Records supplied below:
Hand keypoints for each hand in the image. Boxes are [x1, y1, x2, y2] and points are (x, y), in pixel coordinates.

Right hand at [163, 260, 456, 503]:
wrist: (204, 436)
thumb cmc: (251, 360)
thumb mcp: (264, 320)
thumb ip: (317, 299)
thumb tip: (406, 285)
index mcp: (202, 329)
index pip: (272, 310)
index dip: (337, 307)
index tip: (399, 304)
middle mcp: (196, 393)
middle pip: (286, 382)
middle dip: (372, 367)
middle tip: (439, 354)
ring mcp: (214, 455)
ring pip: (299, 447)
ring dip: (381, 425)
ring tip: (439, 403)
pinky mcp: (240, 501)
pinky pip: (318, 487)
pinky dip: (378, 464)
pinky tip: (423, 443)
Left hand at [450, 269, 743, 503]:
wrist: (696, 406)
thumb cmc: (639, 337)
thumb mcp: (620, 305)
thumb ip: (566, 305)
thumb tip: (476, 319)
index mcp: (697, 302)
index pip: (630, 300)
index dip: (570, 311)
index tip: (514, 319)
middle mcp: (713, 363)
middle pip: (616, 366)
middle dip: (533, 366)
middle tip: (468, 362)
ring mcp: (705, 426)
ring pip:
End of Records supplied.
Records supplied below:
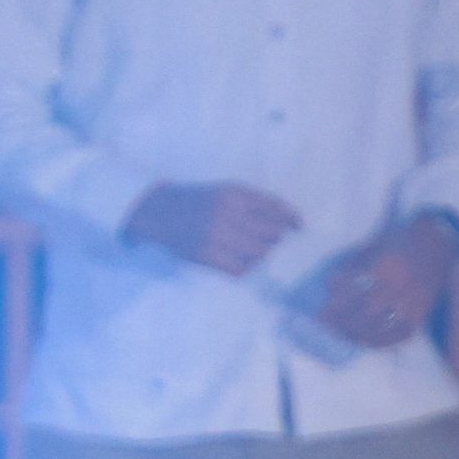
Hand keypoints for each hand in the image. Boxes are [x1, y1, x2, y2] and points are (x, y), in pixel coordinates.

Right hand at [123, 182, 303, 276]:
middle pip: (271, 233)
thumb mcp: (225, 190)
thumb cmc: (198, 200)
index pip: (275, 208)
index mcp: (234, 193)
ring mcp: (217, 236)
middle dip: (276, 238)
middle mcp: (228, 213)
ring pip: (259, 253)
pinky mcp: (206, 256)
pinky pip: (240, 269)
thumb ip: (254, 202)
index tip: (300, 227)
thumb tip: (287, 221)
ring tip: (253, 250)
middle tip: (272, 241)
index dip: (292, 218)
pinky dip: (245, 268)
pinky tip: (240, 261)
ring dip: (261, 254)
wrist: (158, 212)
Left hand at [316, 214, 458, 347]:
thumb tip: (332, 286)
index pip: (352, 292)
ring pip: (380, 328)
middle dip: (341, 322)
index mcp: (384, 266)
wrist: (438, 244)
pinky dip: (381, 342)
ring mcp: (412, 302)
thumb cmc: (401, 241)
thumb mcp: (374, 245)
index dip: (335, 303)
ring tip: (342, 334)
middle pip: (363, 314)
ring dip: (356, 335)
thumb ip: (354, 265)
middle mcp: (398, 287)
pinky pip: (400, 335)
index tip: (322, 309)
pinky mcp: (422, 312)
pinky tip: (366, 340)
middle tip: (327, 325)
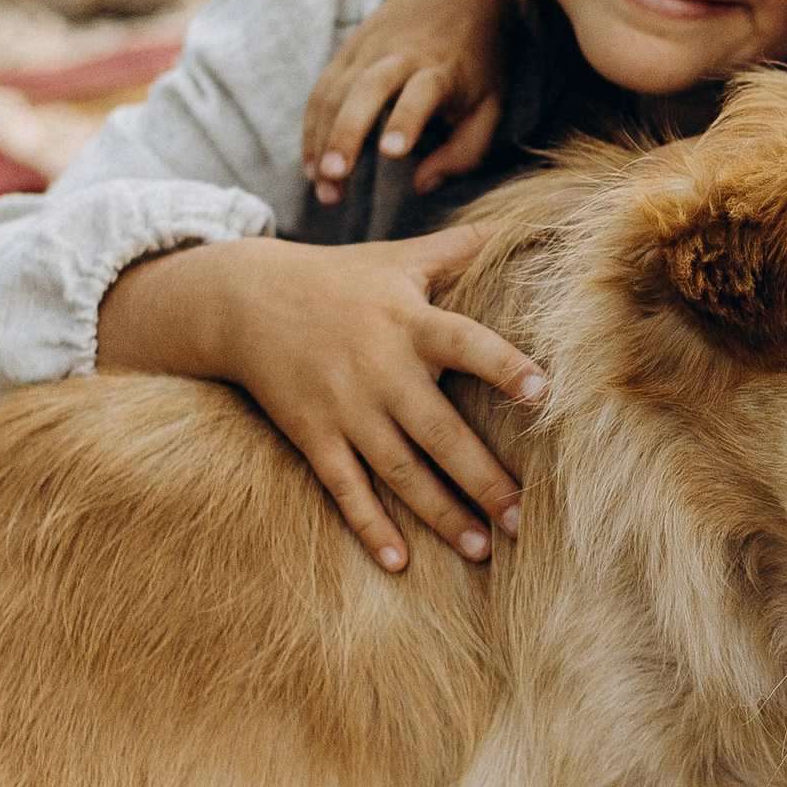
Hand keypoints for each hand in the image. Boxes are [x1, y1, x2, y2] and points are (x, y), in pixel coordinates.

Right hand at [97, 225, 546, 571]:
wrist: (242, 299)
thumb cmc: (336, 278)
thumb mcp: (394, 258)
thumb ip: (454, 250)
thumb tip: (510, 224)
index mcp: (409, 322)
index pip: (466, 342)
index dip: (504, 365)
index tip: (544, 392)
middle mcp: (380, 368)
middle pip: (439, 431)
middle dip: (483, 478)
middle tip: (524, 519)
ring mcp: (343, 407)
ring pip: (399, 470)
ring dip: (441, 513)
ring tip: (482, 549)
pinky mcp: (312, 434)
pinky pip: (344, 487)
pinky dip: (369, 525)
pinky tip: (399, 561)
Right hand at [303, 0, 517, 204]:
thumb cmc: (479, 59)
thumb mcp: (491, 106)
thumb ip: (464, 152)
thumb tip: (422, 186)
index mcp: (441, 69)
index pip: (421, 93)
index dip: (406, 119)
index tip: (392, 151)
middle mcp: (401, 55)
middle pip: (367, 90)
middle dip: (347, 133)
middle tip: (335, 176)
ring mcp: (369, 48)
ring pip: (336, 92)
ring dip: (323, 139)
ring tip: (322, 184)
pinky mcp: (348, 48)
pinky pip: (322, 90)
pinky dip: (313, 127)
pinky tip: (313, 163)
End of Records supplied.
Required action
Where does "Right" appear in the records above? Copy every line that has it.

Completed exercise
Right hand at [163, 260, 456, 503]:
Right hand at [123, 182, 303, 276]:
Right hand at [97, 225, 546, 571]:
Right hand at [303, 0, 517, 204]:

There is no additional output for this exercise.